# Prompt:
Rewrite these records with every occurrence of "x-axis" changed to "horizontal axis" and nothing else altered.

Start of Entries shown

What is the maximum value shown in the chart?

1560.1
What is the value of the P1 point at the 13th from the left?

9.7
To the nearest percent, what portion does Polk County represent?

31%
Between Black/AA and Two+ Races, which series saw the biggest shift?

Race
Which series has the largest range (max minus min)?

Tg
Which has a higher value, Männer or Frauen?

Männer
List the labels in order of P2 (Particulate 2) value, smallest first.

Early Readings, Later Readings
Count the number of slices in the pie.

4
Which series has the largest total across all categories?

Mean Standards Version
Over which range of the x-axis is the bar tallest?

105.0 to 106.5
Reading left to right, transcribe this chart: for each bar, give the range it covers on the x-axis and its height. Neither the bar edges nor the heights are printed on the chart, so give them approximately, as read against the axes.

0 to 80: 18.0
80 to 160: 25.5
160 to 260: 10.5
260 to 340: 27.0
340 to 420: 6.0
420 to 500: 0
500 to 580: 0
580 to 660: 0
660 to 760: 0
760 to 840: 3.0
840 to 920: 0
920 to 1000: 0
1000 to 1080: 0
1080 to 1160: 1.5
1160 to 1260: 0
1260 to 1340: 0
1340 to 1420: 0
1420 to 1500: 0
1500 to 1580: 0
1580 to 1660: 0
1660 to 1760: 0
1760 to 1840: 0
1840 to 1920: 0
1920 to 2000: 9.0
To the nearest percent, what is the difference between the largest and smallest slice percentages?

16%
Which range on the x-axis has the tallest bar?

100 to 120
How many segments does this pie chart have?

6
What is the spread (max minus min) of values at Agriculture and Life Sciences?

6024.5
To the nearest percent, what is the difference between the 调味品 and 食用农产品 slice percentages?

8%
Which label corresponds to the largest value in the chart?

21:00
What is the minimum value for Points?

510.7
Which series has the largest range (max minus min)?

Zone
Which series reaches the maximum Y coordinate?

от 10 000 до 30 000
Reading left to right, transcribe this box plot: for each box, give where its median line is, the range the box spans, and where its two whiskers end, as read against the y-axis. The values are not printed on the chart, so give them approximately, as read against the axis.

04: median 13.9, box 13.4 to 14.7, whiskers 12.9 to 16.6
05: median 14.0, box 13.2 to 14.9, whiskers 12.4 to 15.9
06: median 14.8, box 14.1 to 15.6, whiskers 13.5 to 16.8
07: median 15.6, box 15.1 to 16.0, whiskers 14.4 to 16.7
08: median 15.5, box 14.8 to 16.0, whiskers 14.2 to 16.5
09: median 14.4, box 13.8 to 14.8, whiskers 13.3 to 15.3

End of Entries shown

# Answer area:
What is the maximum value shown in the chart?

1560.1
What is the value of the P1 point at the 13th from the left?

9.7
To the nearest percent, what portion does Polk County represent?

31%
Between Black/AA and Two+ Races, which series saw the biggest shift?

Race
Which series has the largest range (max minus min)?

Tg
Which has a higher value, Männer or Frauen?

Männer
List the labels in order of P2 (Particulate 2) value, smallest first.

Early Readings, Later Readings
Count the number of slices in the pie.

4
Which series has the largest total across all categories?

Mean Standards Version
Over which range of the horizontal axis is the bar tallest?

105.0 to 106.5
Reading left to right, transcribe this chart: for each bar, give the range it covers on the horizontal axis and its height. Neither the bar edges nor the heights are printed on the chart, so give them approximately, as read against the axes.

0 to 80: 18.0
80 to 160: 25.5
160 to 260: 10.5
260 to 340: 27.0
340 to 420: 6.0
420 to 500: 0
500 to 580: 0
580 to 660: 0
660 to 760: 0
760 to 840: 3.0
840 to 920: 0
920 to 1000: 0
1000 to 1080: 0
1080 to 1160: 1.5
1160 to 1260: 0
1260 to 1340: 0
1340 to 1420: 0
1420 to 1500: 0
1500 to 1580: 0
1580 to 1660: 0
1660 to 1760: 0
1760 to 1840: 0
1840 to 1920: 0
1920 to 2000: 9.0
To the nearest percent, what is the difference between the largest and smallest slice percentages?

16%
Which range on the horizontal axis has the tallest bar?

100 to 120
How many segments does this pie chart have?

6
What is the spread (max minus min) of values at Agriculture and Life Sciences?

6024.5
To the nearest percent, what is the difference between the 调味品 and 食用农产品 slice percentages?

8%
Which label corresponds to the largest value in the chart?

21:00
What is the minimum value for Points?

510.7
Which series has the largest range (max minus min)?

Zone
Which series reaches the maximum Y coordinate?

от 10 000 до 30 000
Reading left to right, transcribe this box plot: for each box, give where its median line is, the range the box spans, and where its two whiskers end, as read against the y-axis. The values are not printed on the chart, so give them approximately, as read against the axis.

04: median 13.9, box 13.4 to 14.7, whiskers 12.9 to 16.6
05: median 14.0, box 13.2 to 14.9, whiskers 12.4 to 15.9
06: median 14.8, box 14.1 to 15.6, whiskers 13.5 to 16.8
07: median 15.6, box 15.1 to 16.0, whiskers 14.4 to 16.7
08: median 15.5, box 14.8 to 16.0, whiskers 14.2 to 16.5
09: median 14.4, box 13.8 to 14.8, whiskers 13.3 to 15.3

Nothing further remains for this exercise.